C.D.Cal.: Medi-Cal cuts enjoined under Equal Access
A California federal district court held that reimbursement cuts violated the Equal Access and Quality of Care provisions of Medicaid, 42 U.S.C. § 1396a(a)(30)(A), by failing to even consider the cuts’ impact on access and quality of care.
The court preliminarily enjoined the cuts for pharmacists, physicians, dentists, clinics, and other fee-for-service providers. The court left in place cuts for hospitals and managed care plans, saying there was no evidence of irreparable harm. Ind. Liv. Ctr. of So. Cal. v. Shewry, No. 2:08-cv-03315 (C.D Cal. Aug. 18, 2008).
The district court refused an injunction in June of this year, holding that § 30 (A) is not privately enforceable under Sanchez v. Johnson, 416 F.3d 1051 (9th Cir. 2005). The Ninth Circuit reversed, stating: “Under well-established law of the Supreme Court, this court, and our sister circuits, a plaintiff may bring suit under the Supremacy Clause to enjoin implementation of a state law allegedly preempted by federal statute, regardless of whether the federal statute at issue confers an express ‘right’ or cause of action on the plaintiff.” Ind. Liv. Ctr. of So. Cal. v. Shewry, Ninth Circuit Order of Jul. 11, 2008 (summary here). While the case has continued on remand, the State is petitioning the Ninth Circuit for rehearing, arguing that provisions unenforceable under 42 U.S.C. § 1983 should not be enforceable under the Supremacy Clause.
The district court stated that pursuant to the Ninth Circuit’s mandate, AB 5 (the law enacting the cuts) may be preempted if it conflicts with federal law. The court noted that under Orthopaedic Hosp. v. Belshe, 103 F.3d 1491 (9th Cir. 1997), reimbursement rates must bear a “reasonable relationship” to providers’ actual costs, or be based on “responsible cost studies.” The court rejected the argument that Orthopaedic was overruled by Sanchez, saying that “[w]hatever else its effect may have been, it is clear that Sanchez left undisturbed the rule…that § 30(A) creates duties on behalf of the Department, i.e., the duty to consider efficiency, economy, and quality of care when establishing reimbursement rates.”
On the merits, the court said that the state failed to provide “any evidence showing that the Department considered any of the ‘relevant factors,’ in making the ten percent rate reduction challenged here.
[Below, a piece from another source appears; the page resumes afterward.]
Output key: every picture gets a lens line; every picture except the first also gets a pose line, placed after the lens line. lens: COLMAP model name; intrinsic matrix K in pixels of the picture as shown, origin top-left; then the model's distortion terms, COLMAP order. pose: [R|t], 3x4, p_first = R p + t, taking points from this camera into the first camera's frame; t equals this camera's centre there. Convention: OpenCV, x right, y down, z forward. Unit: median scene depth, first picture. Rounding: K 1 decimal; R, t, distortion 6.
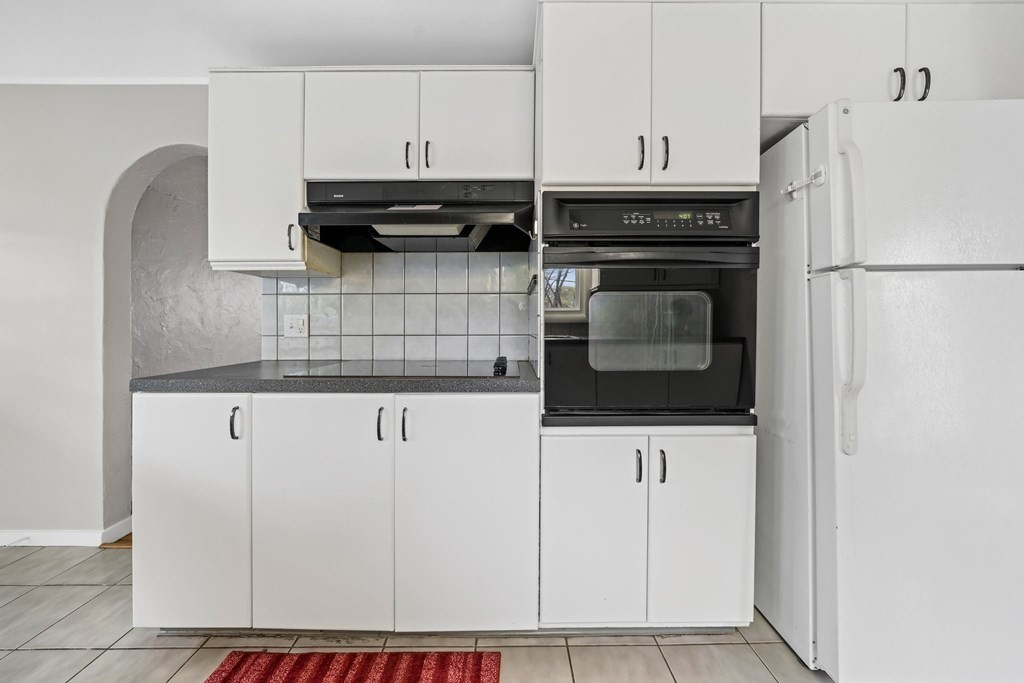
lens RADIAL K [[353.2, 0, 512.0], [0, 353.2, 341.5], [0, 0, 1]] dist [0.000357, 0.000013]
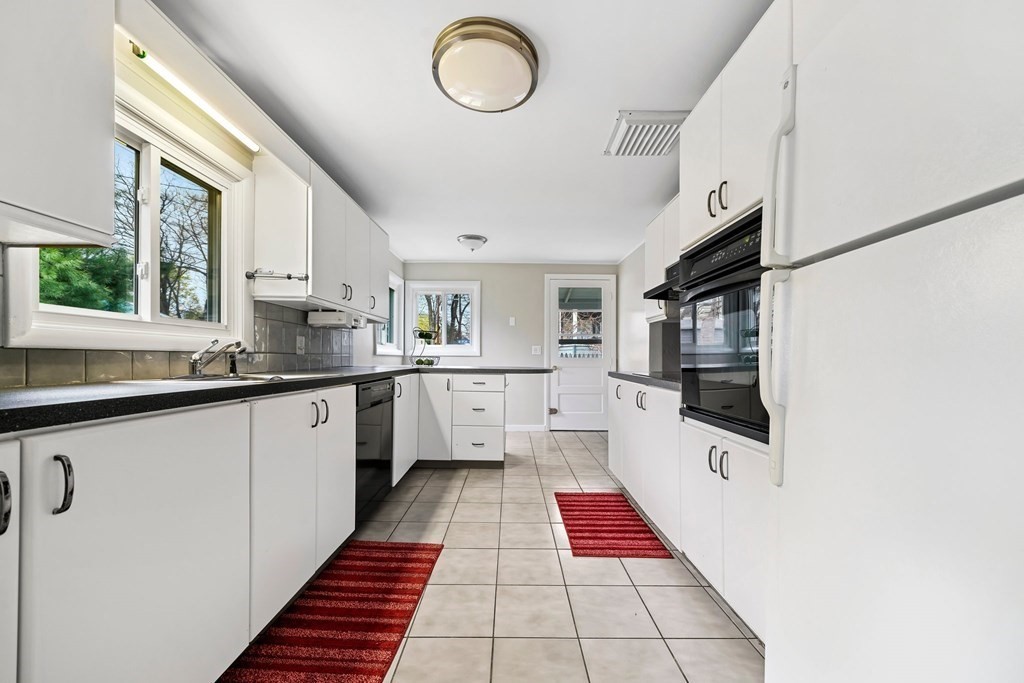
lens RADIAL K [[358.5, 0, 510.4], [0, 358.5, 355.1], [0, 0, 1]] dist [-0.000036, -0.000009]
pose [[-0.005097, -0.008214, -0.999953, 1.592026], [-0.001255, 0.999966, -0.008208, 0.003027], [0.999986, 0.001213, -0.005107, 0.295989]]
AB 5 itself suggests that the only reason for imposing the cuts was California’s current fiscal emergency.” Although the State pointed to a legislative analyst’s report on the effects of the cuts, the State “has not shown that the Legislature ever reviewed or considered the concerns raised therein.” Accordingly, the plaintiffs were likely to succeed in establishing a violation of § 30(A).
The court also found that the cuts would cause irreparable harm by endangering access to prescription drugs and the services of physicians, dentists, clinics and other fee-for-service providers. The plaintiffs showed that the rate cuts will “create a ten dollar loss on brand name drug ingredient costs,” and cause independent pharmacies to limit services to Medi-Cal beneficiaries. The State argued that this was unimportant because large chains would continue to offer drugs under Medi-Cal. But the court said there was no meaningful evidence for this either, let alone that the major chains would be sufficiently accessible to all recipients, particularly in rural areas. There was also evidence that physician participation in Medi-Cal, already low, would drop further; that the cuts have already increased the burden on emergency rooms and community clinics; and that adult day health care centers are being forced to close.
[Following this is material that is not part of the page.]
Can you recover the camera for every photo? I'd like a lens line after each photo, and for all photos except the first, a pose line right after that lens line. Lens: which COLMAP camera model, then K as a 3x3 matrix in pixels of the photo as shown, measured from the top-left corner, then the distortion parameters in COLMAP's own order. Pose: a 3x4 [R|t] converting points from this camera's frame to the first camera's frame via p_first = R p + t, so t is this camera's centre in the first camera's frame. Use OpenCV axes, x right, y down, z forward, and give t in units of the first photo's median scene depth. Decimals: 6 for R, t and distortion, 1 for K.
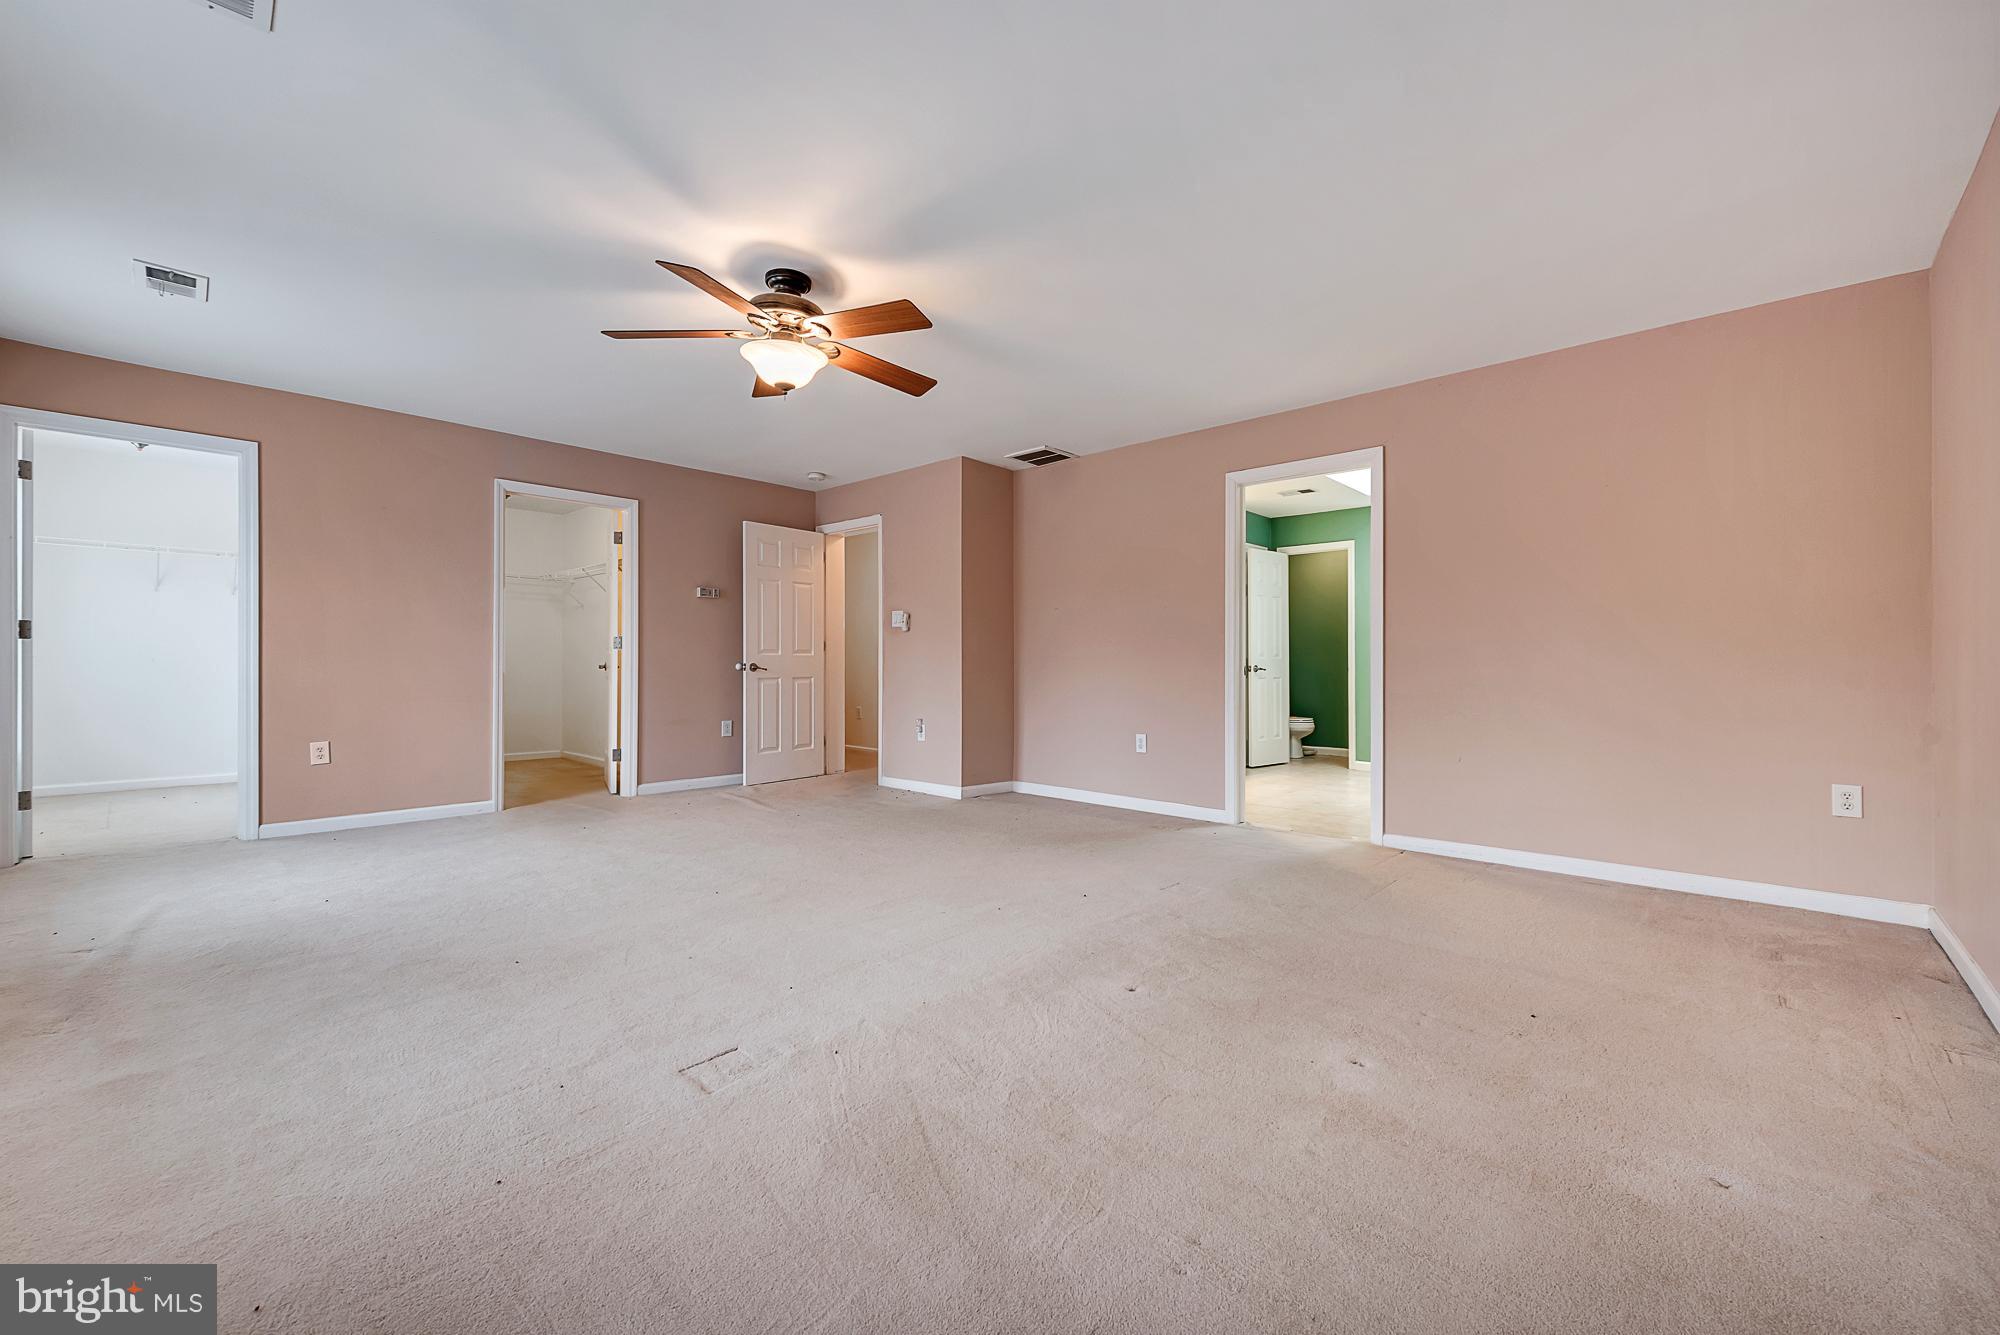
lens RADIAL K [[819.9, 0, 994.6], [0, 819.9, 642.6], [0, 0, 1]] dist [0.001523, -0.000826]
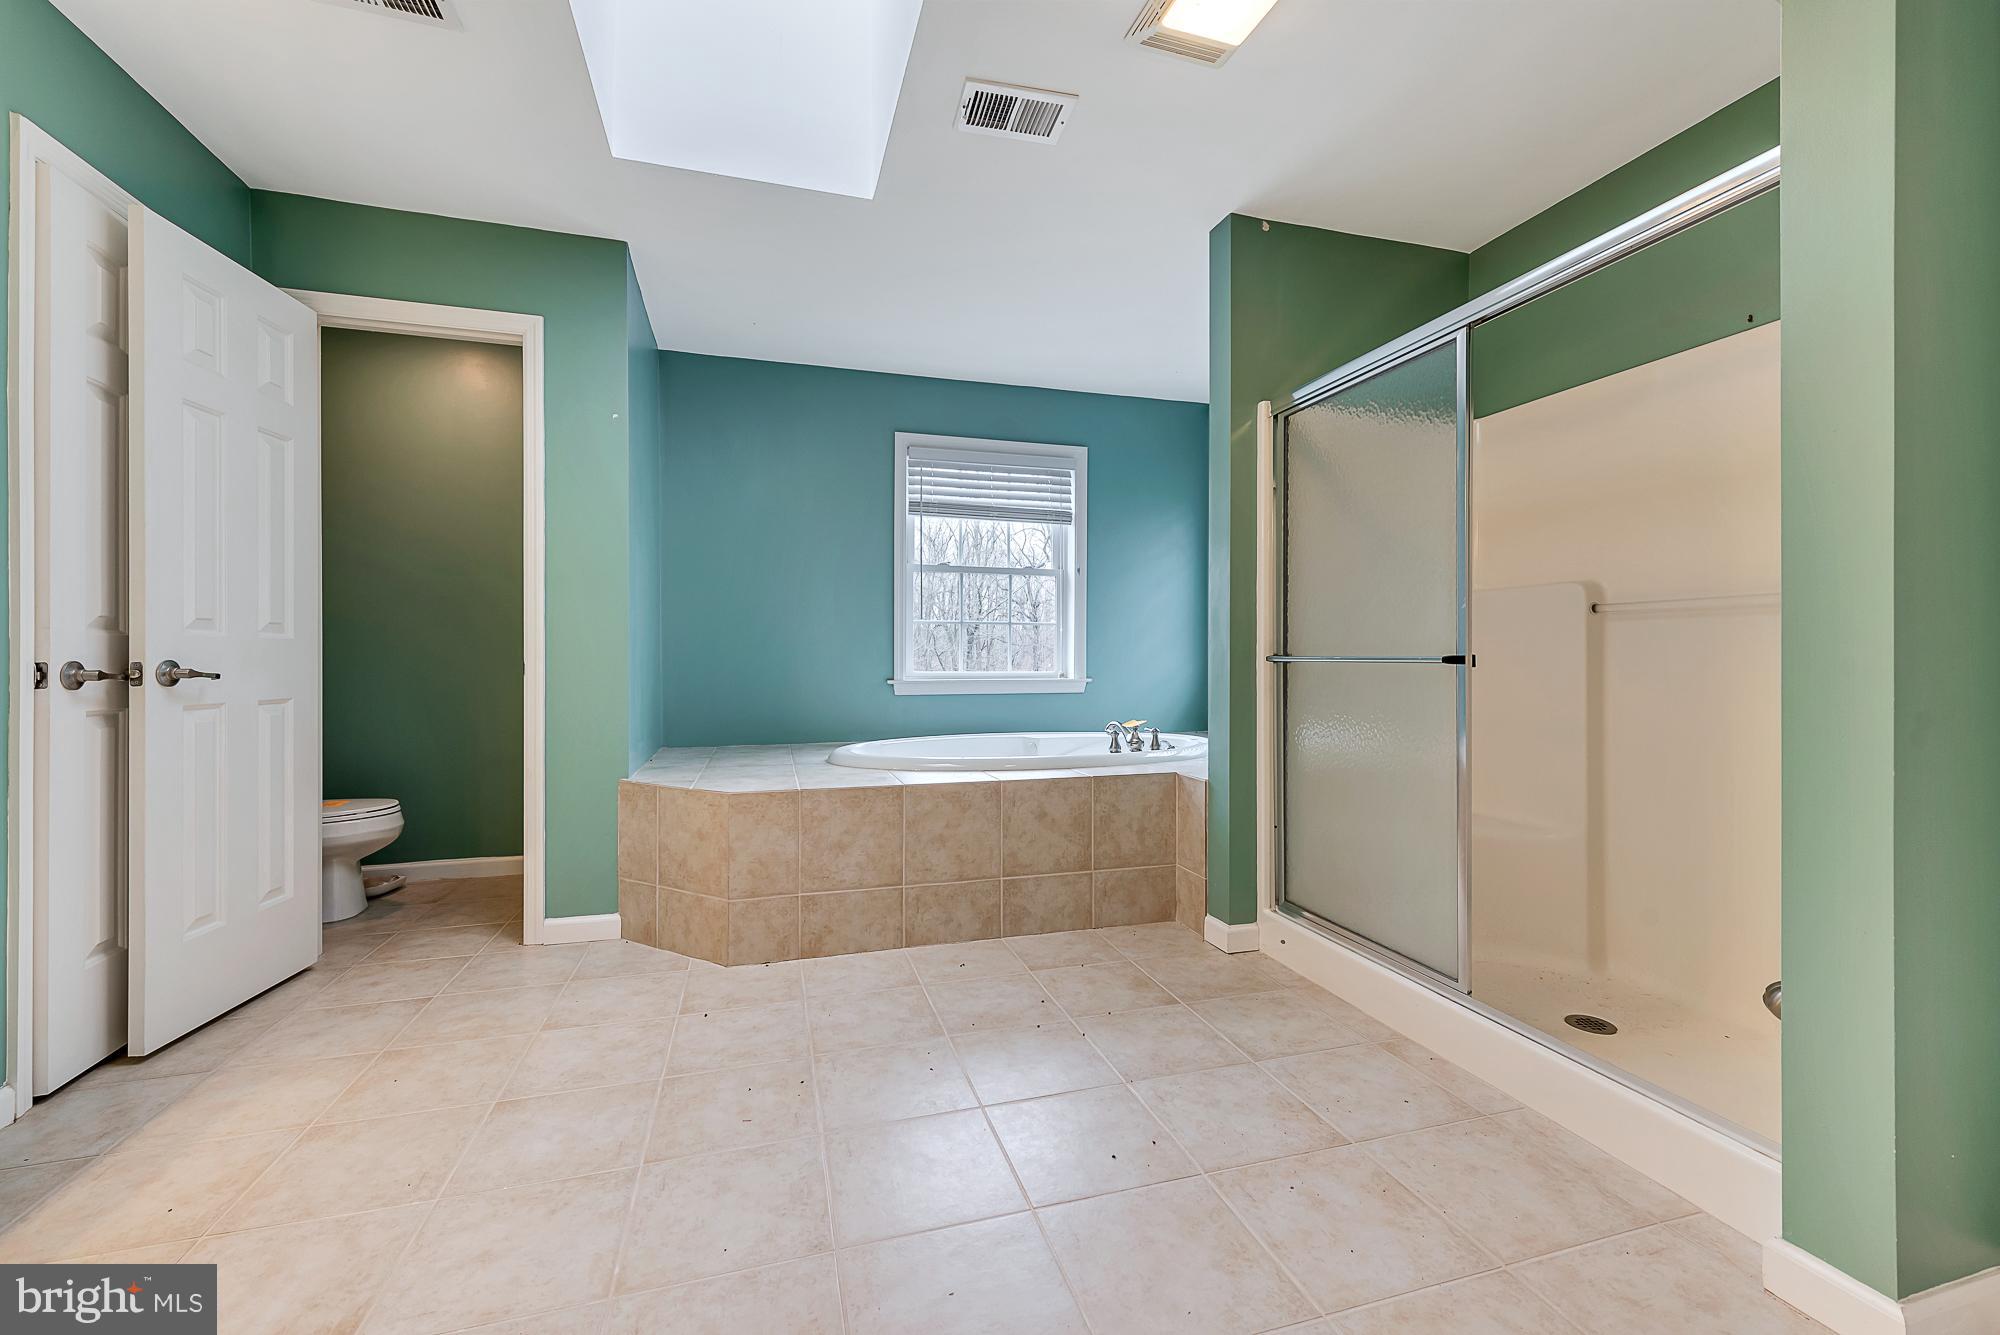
lens RADIAL K [[819.9, 0, 994.6], [0, 819.9, 642.6], [0, 0, 1]] dist [0.001523, -0.000826]
pose [[0.509100, 0.005916, 0.860687, 0.211691], [-0.014564, 0.999892, 0.001742, 0.016610], [-0.860584, -0.013422, 0.509131, 0.598011]]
However, the court said there was not a showing of irreparable harm from the cuts with regard to non-contract hospitals and managed care plans. Most hospitals are under contracts with the State and are unaffected by the rate cuts. While some non-contract hospitals may be forced to limit or stop services, other providers are available. The court found “too speculative” the concern that lack of access to physicians’ services would further increase the burden on hospitals and force them, in turn, to limit care. With regard to Medi-Cal managed care plans, the court stated that because plans are “contractually obligated to provide full and complete access to medical care” to all enrollees, any harm to enrollees is speculative.
The court also found that the balance of hardships and the public interest favored an injunction, given California’s obligations under the Medicaid Act and the importance of ensuring access to health care.
The court noted that “the State may decide to implement a rate change upon making a properly reasoned and supported analysis.” Notably, the court did not say to what extent Orthopaedic Hospital requires an analysis of the substantive effects of rates in addition to the process by which they are adopted. While the court’s decision here focuses on the State’s failure to engage in a proper deliberative process, the Ninth Circuit opinion in Orthopaedic Hospital also focused on whether rates were, in fact, reasonable.